Leo Stopfer expresses that the joy is reciprocated and that he hopes to inspire young art students:
Based on my own experience and my way in the Art world, I can state: Art unites people, regardless of their nationality, language affiliation, political or religious beliefs. Creativity is the highest manifestation of the human spirit. Being involved in art process enriches the personality, and one of the most important of its benefits is the opportunity to share the fruits of one’s labor and inspiration with like-minded people and followers. – Leo Stopfer
The story of a Contemporary Artist
Leo Stopfer was born in Tulln an der Donau (Austria). He had his first personal exhibition in one of the galleries of the Austrian district Hollabrunn at the age of 18. The opening Day had great success, and the next week a local newspaper wrote about the new talent.
In earlier years, the artist was painting landscapes in an organic-abstract style, using a mixed Impasto technique. He combined earth, sand, and stones with acrylic paint to develop a relief-like texture. In the early years, Leo Stopfer visited a number of art master classes in France, instructed by the best professors. Here, the young artist learned the aesthetic of Impressionism and Realism. Especially, he was influenced by the art of Monet and Rodin.
Read more about his successful career below the display of his artworks:
“The Painter of the Ballet Stars”
Leo Stopfer’s passion for ballet began later as he met the ballerina Mitra Nayeri, who inspired him to create his first pastels paintings and ballet drawings in the year of 1989.

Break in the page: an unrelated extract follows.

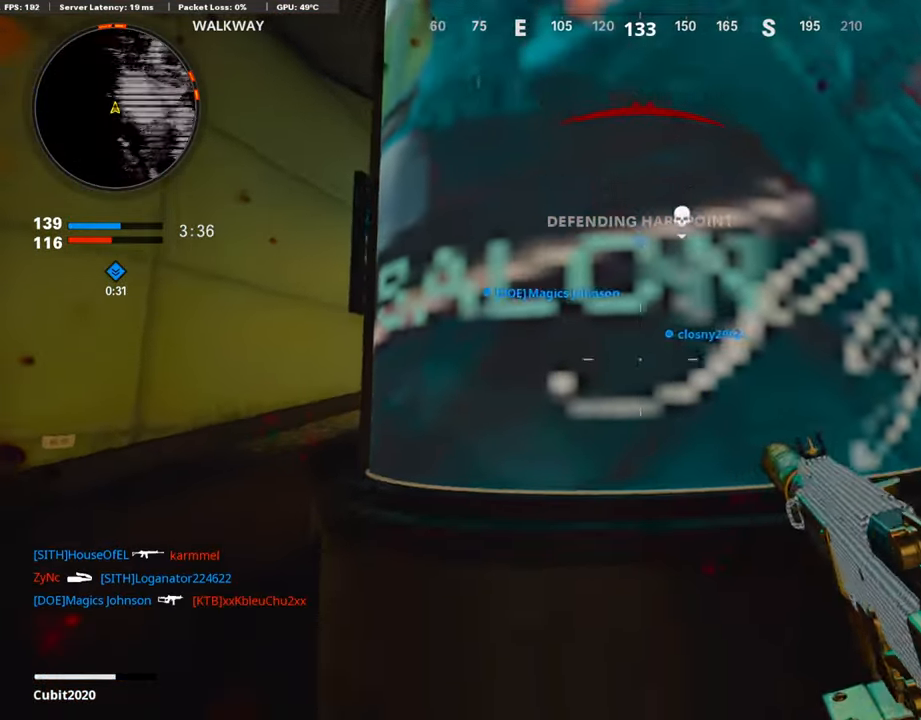
{"buttons": [], "left_stick": "center", "right_stick": "center", "events": [[34, "left_stick", "left"], [118, "R3", "up"], [118, "left_stick", "center"]]}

An important chapter in Leo Stopfer’s artistic career began in 2011. On the 9th of January 2011, the painter was inspired in the Vienna State Opera by the performance of two ballerinas — Ketevan Papava and Marie-Claire D’Lyse in the ballet ‚Bella Figura‘.
The dancing bodies fascinated him, initiating a new creative union. Two weeks later, the painter was working on the new masterpiece in his atelier, accompanied by four ballerinas. The result of this work is the series of paintings ‘Bella Figura’. Later, other stars of the Vienna State Ballet became the heroes of Leo Stopfer’s paintings.
Leo Stopfer made the ballet one of the main themes of his art. Cooperating with many outstanding dancers for many years he created plenty of paintings depicting the greatest ballerinas of the 20-21 centuries. Among them are such grandees of the world ballet scene as Diana Vishneva (the Mariinsky Theatre), Olga Smirnova and Evgenia Obraztsova (Bolshoi Theatre), Vladimir Malakhov (State Ballet of Berlin), Maria Abashova (Ballet Theatre of Boris Eifman), Maria Yakovleva (Vienna State Ballet), Isabelle Ciaravola and Ludmila Pagliero (Opera de Paris) and Julie Kent and Alessandra Ferri (ABT New York).
Exhibitions in Vienna State Opera and KLIMT VILLA
Almost 10 years later, Leo Stopfer had a big honor to expose his artworks created in collaboration with the ballet dancers of the Vienna State Opera in the Opera House. The Leo Stopfer’s personal exhibition „Förderpreisträger und Ehrenmitglieder des Ballettclubs, Stars des Wiener Staatsballetts“ (in English: Award winners and honorary members of the ballet club, stars of the Vienna State Ballet) took place at the Vienna State Opera (Wiener Staatsoper) since November 2019 till February 2020.
Since his first exhibition in 1982, Stopfer’s work has been exhibited all around Europe, including London, Vienna, Berlin, Moscow, Luxembourg, Côte d’Azur.
It is also noteworthy that Leo Stopfer was the first artist to receive the honor of being invited by the KLIMT VILLA in 2017 to work in the original studio where the great master Klimt lived and worked. The result of this work was dozens of drawings and a large number of women’s portraits united under the title “meine Musen / my muses”. This series of works was presented at the personal exhibition of Leo Stopfer in the KLIMT VILLA Vienna in May 2018.